Reproduce verbatim the portion of the records below, starting with the line that contains "source_state, destination_state" and going on through the line that contains "Does davisba01 represent".

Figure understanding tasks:
------

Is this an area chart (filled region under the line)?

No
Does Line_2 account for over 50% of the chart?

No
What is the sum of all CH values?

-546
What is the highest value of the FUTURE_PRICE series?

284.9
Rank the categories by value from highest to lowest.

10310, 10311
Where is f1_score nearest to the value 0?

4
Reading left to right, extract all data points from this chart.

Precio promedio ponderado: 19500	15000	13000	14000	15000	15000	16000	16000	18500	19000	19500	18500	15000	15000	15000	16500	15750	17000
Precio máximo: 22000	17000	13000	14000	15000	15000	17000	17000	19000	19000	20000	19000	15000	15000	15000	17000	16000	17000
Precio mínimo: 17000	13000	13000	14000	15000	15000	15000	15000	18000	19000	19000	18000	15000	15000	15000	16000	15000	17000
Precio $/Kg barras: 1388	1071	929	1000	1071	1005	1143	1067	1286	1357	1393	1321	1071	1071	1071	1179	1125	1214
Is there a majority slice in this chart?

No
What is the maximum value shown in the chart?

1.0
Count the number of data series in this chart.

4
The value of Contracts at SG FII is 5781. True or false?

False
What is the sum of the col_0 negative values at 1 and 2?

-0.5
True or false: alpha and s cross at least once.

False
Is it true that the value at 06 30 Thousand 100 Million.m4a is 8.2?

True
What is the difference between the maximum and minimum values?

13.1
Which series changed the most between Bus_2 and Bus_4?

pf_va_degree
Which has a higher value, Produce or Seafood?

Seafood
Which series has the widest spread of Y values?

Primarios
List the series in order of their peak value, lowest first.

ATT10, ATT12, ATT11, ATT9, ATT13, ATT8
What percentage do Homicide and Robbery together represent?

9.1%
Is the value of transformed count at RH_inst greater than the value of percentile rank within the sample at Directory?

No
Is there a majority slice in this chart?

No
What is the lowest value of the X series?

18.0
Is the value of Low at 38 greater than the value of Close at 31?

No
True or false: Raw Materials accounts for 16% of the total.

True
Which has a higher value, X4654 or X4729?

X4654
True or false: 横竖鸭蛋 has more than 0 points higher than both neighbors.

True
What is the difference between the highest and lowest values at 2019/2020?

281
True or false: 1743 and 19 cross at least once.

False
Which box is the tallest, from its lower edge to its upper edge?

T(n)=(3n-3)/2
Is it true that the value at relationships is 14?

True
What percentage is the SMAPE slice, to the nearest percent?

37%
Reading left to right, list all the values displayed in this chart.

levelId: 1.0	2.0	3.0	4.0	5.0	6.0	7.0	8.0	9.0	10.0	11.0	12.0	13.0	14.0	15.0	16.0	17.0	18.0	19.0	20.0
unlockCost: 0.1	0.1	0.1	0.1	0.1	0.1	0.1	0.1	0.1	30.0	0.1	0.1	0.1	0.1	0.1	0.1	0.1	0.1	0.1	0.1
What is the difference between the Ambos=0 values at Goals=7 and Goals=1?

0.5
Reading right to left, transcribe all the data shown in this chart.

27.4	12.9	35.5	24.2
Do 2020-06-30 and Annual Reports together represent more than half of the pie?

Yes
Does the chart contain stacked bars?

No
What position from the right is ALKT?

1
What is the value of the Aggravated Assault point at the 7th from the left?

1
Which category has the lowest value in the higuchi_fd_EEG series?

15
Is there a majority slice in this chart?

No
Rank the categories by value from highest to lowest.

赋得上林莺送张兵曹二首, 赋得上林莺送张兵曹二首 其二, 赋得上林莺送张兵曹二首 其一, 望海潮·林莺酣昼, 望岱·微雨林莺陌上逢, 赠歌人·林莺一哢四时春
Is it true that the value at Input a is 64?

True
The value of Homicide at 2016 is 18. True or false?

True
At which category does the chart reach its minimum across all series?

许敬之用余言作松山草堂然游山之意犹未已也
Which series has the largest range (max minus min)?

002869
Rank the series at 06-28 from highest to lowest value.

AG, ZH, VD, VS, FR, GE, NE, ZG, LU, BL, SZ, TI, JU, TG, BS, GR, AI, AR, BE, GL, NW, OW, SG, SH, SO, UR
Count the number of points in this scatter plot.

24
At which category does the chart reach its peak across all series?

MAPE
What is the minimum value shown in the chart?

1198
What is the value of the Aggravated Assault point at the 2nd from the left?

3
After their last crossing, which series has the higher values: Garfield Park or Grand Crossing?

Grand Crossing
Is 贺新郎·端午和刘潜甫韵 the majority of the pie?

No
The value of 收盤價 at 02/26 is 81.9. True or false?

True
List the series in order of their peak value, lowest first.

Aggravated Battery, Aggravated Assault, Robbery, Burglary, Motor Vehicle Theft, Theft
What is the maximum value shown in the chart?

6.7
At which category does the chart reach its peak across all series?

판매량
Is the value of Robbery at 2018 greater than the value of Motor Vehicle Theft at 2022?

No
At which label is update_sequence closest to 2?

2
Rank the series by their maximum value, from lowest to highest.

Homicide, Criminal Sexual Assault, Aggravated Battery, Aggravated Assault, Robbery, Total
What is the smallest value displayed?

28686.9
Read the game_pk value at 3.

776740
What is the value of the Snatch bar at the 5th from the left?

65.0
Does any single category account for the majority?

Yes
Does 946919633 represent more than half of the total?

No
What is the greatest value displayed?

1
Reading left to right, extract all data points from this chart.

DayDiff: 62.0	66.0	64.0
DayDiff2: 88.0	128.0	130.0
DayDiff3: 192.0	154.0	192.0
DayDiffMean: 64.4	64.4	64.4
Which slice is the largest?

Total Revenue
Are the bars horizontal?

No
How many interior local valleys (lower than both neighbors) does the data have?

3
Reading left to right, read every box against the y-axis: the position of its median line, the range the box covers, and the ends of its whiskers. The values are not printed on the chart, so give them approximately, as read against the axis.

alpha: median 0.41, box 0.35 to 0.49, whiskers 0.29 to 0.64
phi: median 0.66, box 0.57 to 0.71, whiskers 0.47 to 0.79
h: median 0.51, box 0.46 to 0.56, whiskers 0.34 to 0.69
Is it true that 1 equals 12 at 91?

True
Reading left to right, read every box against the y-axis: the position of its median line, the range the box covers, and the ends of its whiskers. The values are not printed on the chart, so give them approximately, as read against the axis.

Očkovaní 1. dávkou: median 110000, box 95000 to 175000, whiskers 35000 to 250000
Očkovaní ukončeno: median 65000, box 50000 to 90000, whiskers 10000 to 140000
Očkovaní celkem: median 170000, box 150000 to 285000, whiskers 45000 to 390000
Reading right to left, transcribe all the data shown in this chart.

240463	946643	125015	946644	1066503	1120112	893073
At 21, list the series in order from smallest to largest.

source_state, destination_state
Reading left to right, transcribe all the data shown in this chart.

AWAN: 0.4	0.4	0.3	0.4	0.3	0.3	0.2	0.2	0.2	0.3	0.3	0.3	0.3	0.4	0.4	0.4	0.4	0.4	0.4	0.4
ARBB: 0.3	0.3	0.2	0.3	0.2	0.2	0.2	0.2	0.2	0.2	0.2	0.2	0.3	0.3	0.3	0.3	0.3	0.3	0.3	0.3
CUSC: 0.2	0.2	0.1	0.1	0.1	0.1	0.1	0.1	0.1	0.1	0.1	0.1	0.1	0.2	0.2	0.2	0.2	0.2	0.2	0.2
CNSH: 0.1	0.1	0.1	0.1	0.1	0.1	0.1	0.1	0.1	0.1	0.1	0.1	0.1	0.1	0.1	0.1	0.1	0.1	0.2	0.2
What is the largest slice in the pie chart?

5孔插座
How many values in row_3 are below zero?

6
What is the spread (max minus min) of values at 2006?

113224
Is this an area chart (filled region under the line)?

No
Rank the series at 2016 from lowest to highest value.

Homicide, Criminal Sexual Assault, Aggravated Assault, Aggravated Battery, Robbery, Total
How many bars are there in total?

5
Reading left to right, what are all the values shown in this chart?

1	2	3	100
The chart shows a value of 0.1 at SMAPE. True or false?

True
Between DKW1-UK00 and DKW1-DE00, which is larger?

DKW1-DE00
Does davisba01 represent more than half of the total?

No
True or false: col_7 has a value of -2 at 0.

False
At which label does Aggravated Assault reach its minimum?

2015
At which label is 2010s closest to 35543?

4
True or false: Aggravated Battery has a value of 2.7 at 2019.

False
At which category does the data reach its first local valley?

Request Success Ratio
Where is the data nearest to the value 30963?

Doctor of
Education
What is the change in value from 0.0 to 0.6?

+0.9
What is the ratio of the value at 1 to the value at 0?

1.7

------

- [Answer]:
source_state, destination_state
Reading left to right, transcribe all the data shown in this chart.

AWAN: 0.4	0.4	0.3	0.4	0.3	0.3	0.2	0.2	0.2	0.3	0.3	0.3	0.3	0.4	0.4	0.4	0.4	0.4	0.4	0.4
ARBB: 0.3	0.3	0.2	0.3	0.2	0.2	0.2	0.2	0.2	0.2	0.2	0.2	0.3	0.3	0.3	0.3	0.3	0.3	0.3	0.3
CUSC: 0.2	0.2	0.1	0.1	0.1	0.1	0.1	0.1	0.1	0.1	0.1	0.1	0.1	0.2	0.2	0.2	0.2	0.2	0.2	0.2
CNSH: 0.1	0.1	0.1	0.1	0.1	0.1	0.1	0.1	0.1	0.1	0.1	0.1	0.1	0.1	0.1	0.1	0.1	0.1	0.2	0.2
What is the largest slice in the pie chart?

5孔插座
How many values in row_3 are below zero?

6
What is the spread (max minus min) of values at 2006?

113224
Is this an area chart (filled region under the line)?

No
Rank the series at 2016 from lowest to highest value.

Homicide, Criminal Sexual Assault, Aggravated Assault, Aggravated Battery, Robbery, Total
How many bars are there in total?

5
Reading left to right, what are all the values shown in this chart?

1	2	3	100
The chart shows a value of 0.1 at SMAPE. True or false?

True
Between DKW1-UK00 and DKW1-DE00, which is larger?

DKW1-DE00
Does davisba01 represent more than half of the total?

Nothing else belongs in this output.